As the Terriers limped along with a weakened roster, the team began to struggle, going 5-8 for the rest of the semester. While BU suffered defeats at the hands of some challenging squads, the most important losses came in Matthews Arena against Northeastern University, which went on to win the regular season conference title.

Like this intermediate part of the season, the second frame of the quarterfinal against Cornell was a challenge for the Terriers. After the Big Red secured momentum at the end of the first period, they went on to have a four-goal second. Cornell then tacked on two more goals at the beginning of the third period to hold a 7-4 lead.

Alas, BU would erase this deficit, tying the game with fewer than two minutes left in the third period, embodying the same resurgent qualities that helped the team come back in the second half of the season.

The rejuvenated Terriers, with Poulin back in the lineup, went 10-4 in the rest of the regular season. For the first time all year, the roster featured almost all of its star power, and it showed as BU defeated Boston College 6-0 and stopped a series sweep by Northeastern by beating it 3-2 at Agganis Arena on Jan. 28.

“Certainly at the end some people started to get healthy, some people started to get their game rhythm, so that matters to the extent of where we were,” Durocher said. “I think the kids handled it for the most part pretty well . . .. I give them pretty good marks for kind of holding the fort and keeping us on track.”

Thanks to the late comeback, BU found itself in extra play. The Terriers made it to the Hockey East Quarterfinals where it defeated New Hampshire 9-1 to continue their season.

Wakefield earned her 200th career point in that game thanks to a hat trick, and BU set a program record for goals in a single postseason game.

The next weekend, BU took on Boston College and tallied five goals en route to its 5-2 win that punched its ticket to the Hockey East Championship, where BU played for the opportunity to move on to the NCAA Tournament.

The chances seemed slim as the game against Providence College progressed. Friar netminder Genevieve Lacasse stopped everything that came near her, as Providence dug its nails into a 1-0 lead. But with 7.3 seconds left in regulation, Wakefield extended BU’s chances with a goal.

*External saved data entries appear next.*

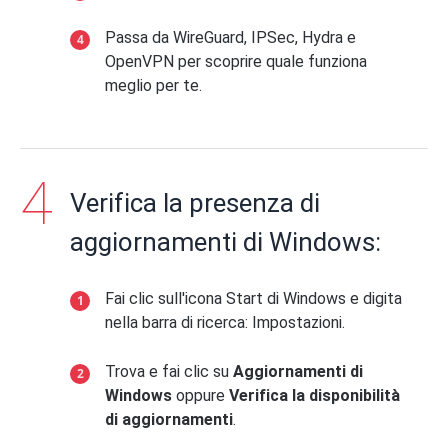
Passa da WireGuard, IPSec, Hydra e
OpenVPN per scoprire quale funziona
meglio per te.
Verifica la presenza di
aggiornamenti di Windows:
Fai clic sull'icona Start di Windows e digita
nella barra di ricerca: Impostazioni.
Trova e fai clic su
Aggiornamenti di
Windows
oppure
Verifica la disponibilità
di aggiornamenti
.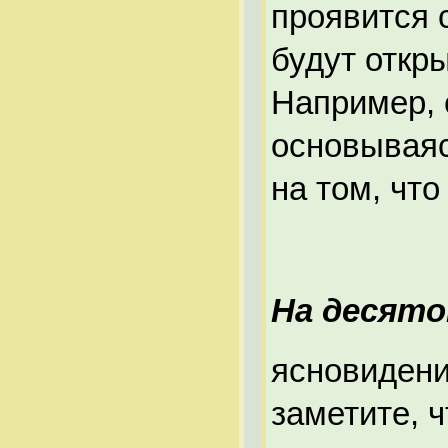
проявится 
будут откр
Например, 
основываяс
на том, чт
На десято
ясновидени
заметите, ч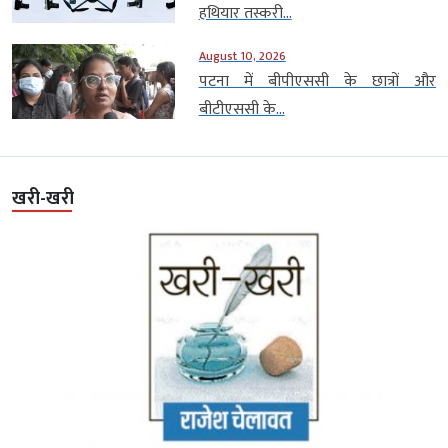
हथियार तस्करी...
August 10, 2026
पटना में बीपीएससी के छात्रों और
बीटीएससी के...
खरी-खरी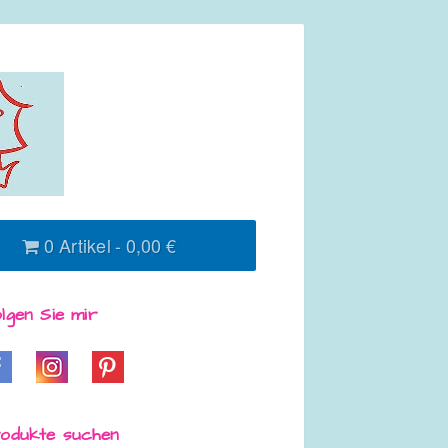
0 Artikel
0,00 €
lgen Sie mir
odukte suchen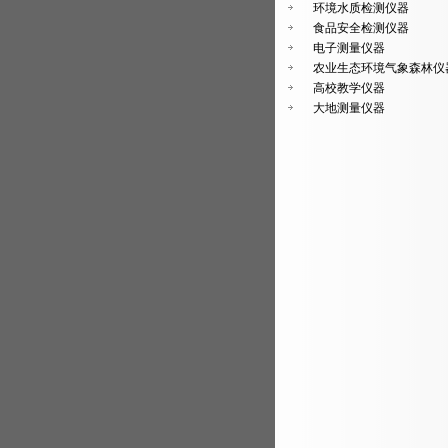
环境水质检测仪器
食品安全检测仪器
电子测量仪器
农业生态环境气象森林仪
高校教学仪器
大地测量仪器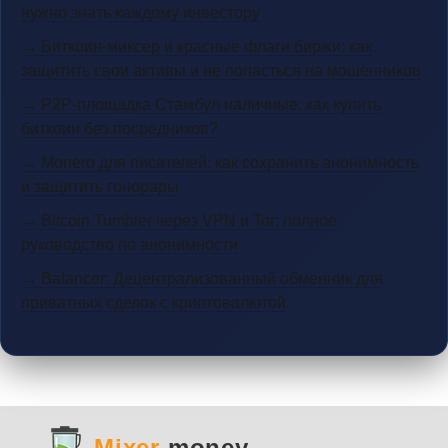
нужно знать каждому инвестору
→ Биткоин-миксер и красные флаги биржи: как
защитить свои активы и не попасться на мошенников
→ P2P-площадка Стамбул наличные: как купить
биткоин без посредников?
→ Monero для писателей: как сохранить анонимность
и защитить гонорары
→ Bitcoin Tumbler через VPN и Tor: полное
руководство по анонимности
→ Balancer: Децентрализованный обменник для
приватных сделок с криптовалютой
Mixer
.money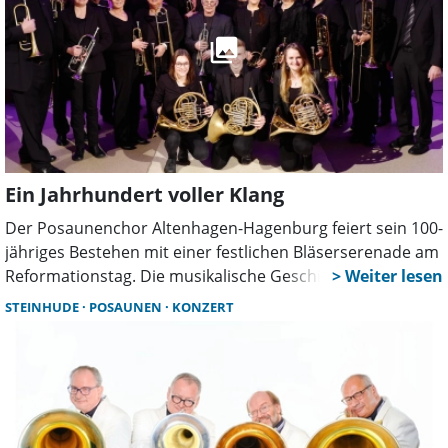
Ein Jahrhundert voller Klang
Der Posaunenchor Altenhagen-Hagenburg feiert sein 100-
jähriges Bestehen mit einer festlichen Bläserserenade am
Reformationstag. Die musikalische Geschichte des Chores
ist geprägt von Engagement, Gemeinschaft und
STEINHUDE
POSAUNEN
KONZERT
klangvollen Höhepunkten – ein Jubiläum mit Herz und
Trompetenschall.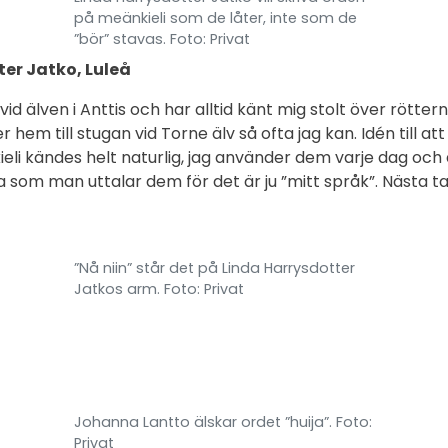
på meänkieli som de låter, inte som de
”bör” stavas. Foto: Privat
er Jatko, Luleå
id älven i Anttis och har alltid känt mig stolt över röttern
hem till stugan vid Torne älv så ofta jag kan. Idén till att
eli kändes helt naturlig, jag använder dem varje dag och 
va som man uttalar dem för det är ju ”mitt språk”. Nästa 
”Nå niin” står det på Linda Harrysdotter
Jatkos arm. Foto: Privat
Johanna Lantto älskar ordet ”huija”. Foto:
Privat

After a quite extra period BU entered into double overtime, where after 2:15 Wakefield struck again to push the Terriers into the NCAA Tournament for the third straight season.

“You kind of have a few good bounces and the kids’ mental state of mind was really strong at the end of the year,” Durocher said of his team’s second half of the season. “They felt good about how they were playing. They are getting some bounces and we were healthy, so that snowballed into a nice set of results.”

Nonetheless, BU could not live up to its NCAA Championship appearance from 2011. After making that comeback to tie up Cornell 7-7 in the quarterfinal, the Terriers and the Big Red played what nearly amounted to a second game. After 59 minutes of overtime play, Cornell forward Lauriane Rougeau put an end to BU’s season and the game.

As the Terriers fell to the ice, a season’s worth of accomplishments and records also fell to the wayside, as BU could not make the total comeback from its mid-season blues to the Frozen Four.

“The season probably ended up being decent,” Durocher said. “Not as good as we would have liked it. We would have liked to have taken a few more games during the year but circumstances that were part of it, to have some really high-end players be injured during the course of the year, certainly was the first part of our slight demise.

“But I give the young ladies who rallied a lot of credit. They kept their composure and still ended up with 23 wins, which is a pretty darn good season most of the time.”